Just as the girl in In
a Tub did, I listened and soon the muddled
mess of voices would become a dull hum. At first, it
would happen very slowly. Each day, after school
ended and we met, I cringed, feeling that shrill
voice inside my head that came from not having any
distractions - and knowing my calmness would drip in
slowly as pitch. But then, as my walk to the
coffeehouse became more common, more routine, and
soon occurred several times a day, I learned how to
become quiet inside nearly on command simply
from the wood grain of my favorite table, or the
clock, always an hour too slow, on the apartment
complex across the street. I thought, maybe, as long
as I sat inside, I could move just as slowly as the
clock, amongst all that warm, stale air, and
cluttered papers of strangers, and hide just
as the girl did, in the shadows, or against the dark
mahogany.
I do not know why,
exactly, being in that kind of madness, beautiful as
it was, helped me find my solitude. I think that it
is somewhat like the light of the characters
bathroom. Did she need that potent light to really
see clearly? She was frightened, and it seemed she needed
excessive, sickeningly strong light to see it at all:
"I look at my
nails in the harsh bathroom light. The scare will
appear as a ripple at the base. It will take a couple
of weeks to see." (4)
I think what Hempel is
trying to create here might be the thought that,
sometimes, we need that kind of potent, uncomfortable
clarity to really see and still, we have to
wait before we see anything at all.

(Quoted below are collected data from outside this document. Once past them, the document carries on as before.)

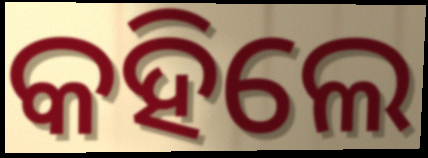
କହିଲେ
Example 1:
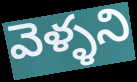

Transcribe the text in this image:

వెళ్ళని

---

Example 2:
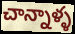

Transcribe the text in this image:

చాన్నాళ్ళ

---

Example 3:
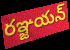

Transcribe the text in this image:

రఞ్జయన్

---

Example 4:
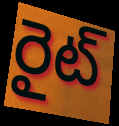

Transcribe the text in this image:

రైట్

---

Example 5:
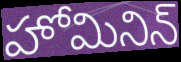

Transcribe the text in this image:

హోమినిన్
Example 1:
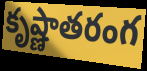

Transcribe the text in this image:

కృష్ణాతరంగ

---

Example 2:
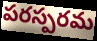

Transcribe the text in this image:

పరస్పరమ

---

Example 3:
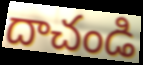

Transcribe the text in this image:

దాచండి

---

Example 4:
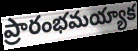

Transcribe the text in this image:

ప్రారంభమయ్యాక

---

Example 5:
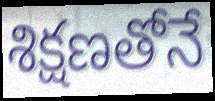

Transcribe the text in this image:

శిక్షణతోనే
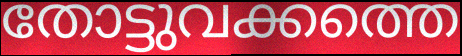
തോട്ടുവക്കത്തെ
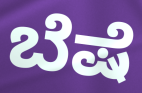
ಬೆಷೆ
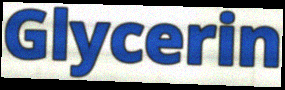
Glycerin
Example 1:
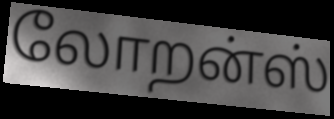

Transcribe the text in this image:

லோறன்ஸ்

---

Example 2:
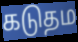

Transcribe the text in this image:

கடுதம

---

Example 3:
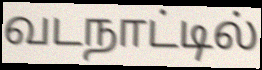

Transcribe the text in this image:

வடநாட்டில்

It seems that
because of that light, that romanticized chaos I
found on Capitol Hill, I no longer felt like a smudge,
dark and rich, showing up on the pallid bleakness of
somewhere as isolated and stark as I had been.

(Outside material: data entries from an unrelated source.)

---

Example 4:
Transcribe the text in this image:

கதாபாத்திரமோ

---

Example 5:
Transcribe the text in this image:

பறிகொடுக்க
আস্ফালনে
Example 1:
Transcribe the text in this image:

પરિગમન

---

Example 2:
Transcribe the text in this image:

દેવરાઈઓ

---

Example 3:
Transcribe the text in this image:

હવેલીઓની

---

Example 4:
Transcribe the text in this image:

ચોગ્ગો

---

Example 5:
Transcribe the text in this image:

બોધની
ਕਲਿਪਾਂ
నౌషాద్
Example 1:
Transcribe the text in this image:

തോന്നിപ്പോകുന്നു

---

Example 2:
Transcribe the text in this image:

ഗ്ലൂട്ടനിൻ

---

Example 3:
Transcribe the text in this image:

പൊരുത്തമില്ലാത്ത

Instead, I was like the girl as quiet and
empty as a church, but surrounded by stained glass. I
felt like an indistinguishable smear, washed out by
harsh bathroom light, and I felt such a comforting
loneliness because of this. All the elements of the
story seem to work together to help the girl hear
herself. She looks for emptiness in the church:
"I thought about
the feelings of the long missed beat, and the tumble
of the next ones as they rushed to fill the space. (4)
I feel as though, for
the girl, being in that kind of space so quiet,
and strong, and startling, in a way - where her
thoughts could collect, and finally, spill over, so
she could feel again, was just how returning to my
home felt for me. She speaks of how the heartbeats
rush in to fill the space, and I believe that somehow,
that is just like wandering the streets was for me
because thoughts no longer had room to scatter
and flutter away, for they were in far too enclosed a
space and when I returned, all the missing
feeling I had came pouring in just as suddenly. I
felt, again, that sad comfort, and solitude, white
and cold as bathtubs. On it shone the stark light
from a few familiar streets I now walked so often
all their dim dullness was soothing, and clear
now just as the girls fingers were in
the bathroom light. It took me awhile to see it, but
eventually, I did.
I do not know why
being surrounded by something greater, and denser,
than yourself can somehow make you feel as though you
matter more. As the girl floats down through the
waters, or sits surrounded by stained glass, she is
somehow comforted. As she stands beside her bathtub,
near the sounds of water running, something just as
overwhelming as crowded rooms of the coffeehouse, she
does not even hear it, but sinks beneath it into her
own heartbeat - just as I, after awhile, would not
hear all the cluttered muttering around me as I sat
at those tables day after day, but sunk into a
quietness I could only find, strangely, because of
the noise, and the density of it all. It was like
stained glass, and this cramped, stuffy room was my
own pew, or my bathwater, tepid, and still.